As I said concerning the site's obvious hatred of Bush.... But any sane person, when looking over the sheer volume of Bush's bad decisions, must see that they don't seem to be in our best interests. Add them all up, and you get... well, maybe "evil".

macfan
Mar 1, 2003, 11:19 AM
The thing is that they are not all bad decisions, probably not even most of the ones mentioned, and they do not take into account any of the good decisions the administration has made. Just as an example, the affirmative action decision is correct. The specific Michigan policy, adding 20 points for the color of one's skin, is immoral on its face, and of dubious legality under the Constitution.

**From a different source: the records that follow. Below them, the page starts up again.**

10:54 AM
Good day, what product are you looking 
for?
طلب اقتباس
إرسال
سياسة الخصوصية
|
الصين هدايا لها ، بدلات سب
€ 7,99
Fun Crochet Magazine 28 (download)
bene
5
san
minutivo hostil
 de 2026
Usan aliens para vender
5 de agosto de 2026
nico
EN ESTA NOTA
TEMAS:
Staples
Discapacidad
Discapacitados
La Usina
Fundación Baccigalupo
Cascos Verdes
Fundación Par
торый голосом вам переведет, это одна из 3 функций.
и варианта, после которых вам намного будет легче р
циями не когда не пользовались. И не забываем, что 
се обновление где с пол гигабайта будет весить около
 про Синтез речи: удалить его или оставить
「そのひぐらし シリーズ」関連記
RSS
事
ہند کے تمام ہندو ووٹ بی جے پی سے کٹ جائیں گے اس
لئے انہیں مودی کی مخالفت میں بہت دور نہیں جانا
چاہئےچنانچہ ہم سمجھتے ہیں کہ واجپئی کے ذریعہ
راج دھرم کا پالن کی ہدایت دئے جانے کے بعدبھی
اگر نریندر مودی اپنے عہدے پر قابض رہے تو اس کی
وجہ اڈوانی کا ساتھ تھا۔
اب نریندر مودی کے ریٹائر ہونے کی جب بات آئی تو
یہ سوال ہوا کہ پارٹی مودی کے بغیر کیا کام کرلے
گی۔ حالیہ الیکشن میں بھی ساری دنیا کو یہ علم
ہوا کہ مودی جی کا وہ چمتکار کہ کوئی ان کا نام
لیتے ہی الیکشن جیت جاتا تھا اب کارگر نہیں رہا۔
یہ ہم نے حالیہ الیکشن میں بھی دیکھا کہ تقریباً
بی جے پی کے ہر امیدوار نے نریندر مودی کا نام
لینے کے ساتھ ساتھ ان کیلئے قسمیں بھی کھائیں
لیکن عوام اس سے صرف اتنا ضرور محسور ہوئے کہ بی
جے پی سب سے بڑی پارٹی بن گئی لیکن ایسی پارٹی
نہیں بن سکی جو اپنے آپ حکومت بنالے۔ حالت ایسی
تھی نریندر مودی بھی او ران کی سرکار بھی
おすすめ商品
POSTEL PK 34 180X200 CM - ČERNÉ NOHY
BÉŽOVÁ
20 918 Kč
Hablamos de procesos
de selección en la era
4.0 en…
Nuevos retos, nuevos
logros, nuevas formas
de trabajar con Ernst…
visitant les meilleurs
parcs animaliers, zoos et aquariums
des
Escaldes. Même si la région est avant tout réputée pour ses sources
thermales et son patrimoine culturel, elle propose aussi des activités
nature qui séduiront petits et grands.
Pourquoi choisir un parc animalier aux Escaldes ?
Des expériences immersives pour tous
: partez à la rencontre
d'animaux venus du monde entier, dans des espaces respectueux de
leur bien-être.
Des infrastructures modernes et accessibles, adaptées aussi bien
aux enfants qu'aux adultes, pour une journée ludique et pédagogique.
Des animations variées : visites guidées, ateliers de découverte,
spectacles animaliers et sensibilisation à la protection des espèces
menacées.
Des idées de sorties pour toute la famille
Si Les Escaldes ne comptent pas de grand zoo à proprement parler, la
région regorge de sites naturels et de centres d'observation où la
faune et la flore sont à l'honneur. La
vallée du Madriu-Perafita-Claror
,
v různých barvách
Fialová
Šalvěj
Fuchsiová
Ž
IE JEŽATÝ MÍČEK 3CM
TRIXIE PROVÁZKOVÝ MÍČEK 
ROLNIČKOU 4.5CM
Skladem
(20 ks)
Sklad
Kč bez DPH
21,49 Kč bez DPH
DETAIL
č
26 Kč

One wouldn't link to a site that blasted the Clinton administration policies in similar manner and say that any "sane" person would conclude that Clinton had evil policies. The fact is, any person who already thought Clinton had evil policies would reach that conclusion. Same thing with Bush.

trebblekicked
Mar 1, 2003, 02:59 PM
the wage-slave site is by no means an unbiased site, and he does summarize the articles with his oppinions, which is pretty dumb. But still, having major newspaper/media outlet stories (no op/ed) linked right there gives someone a chance to look at the policies individually or as part of a whole. The site tries to debunk the compassionate conservative mantra, and i think it does a good job.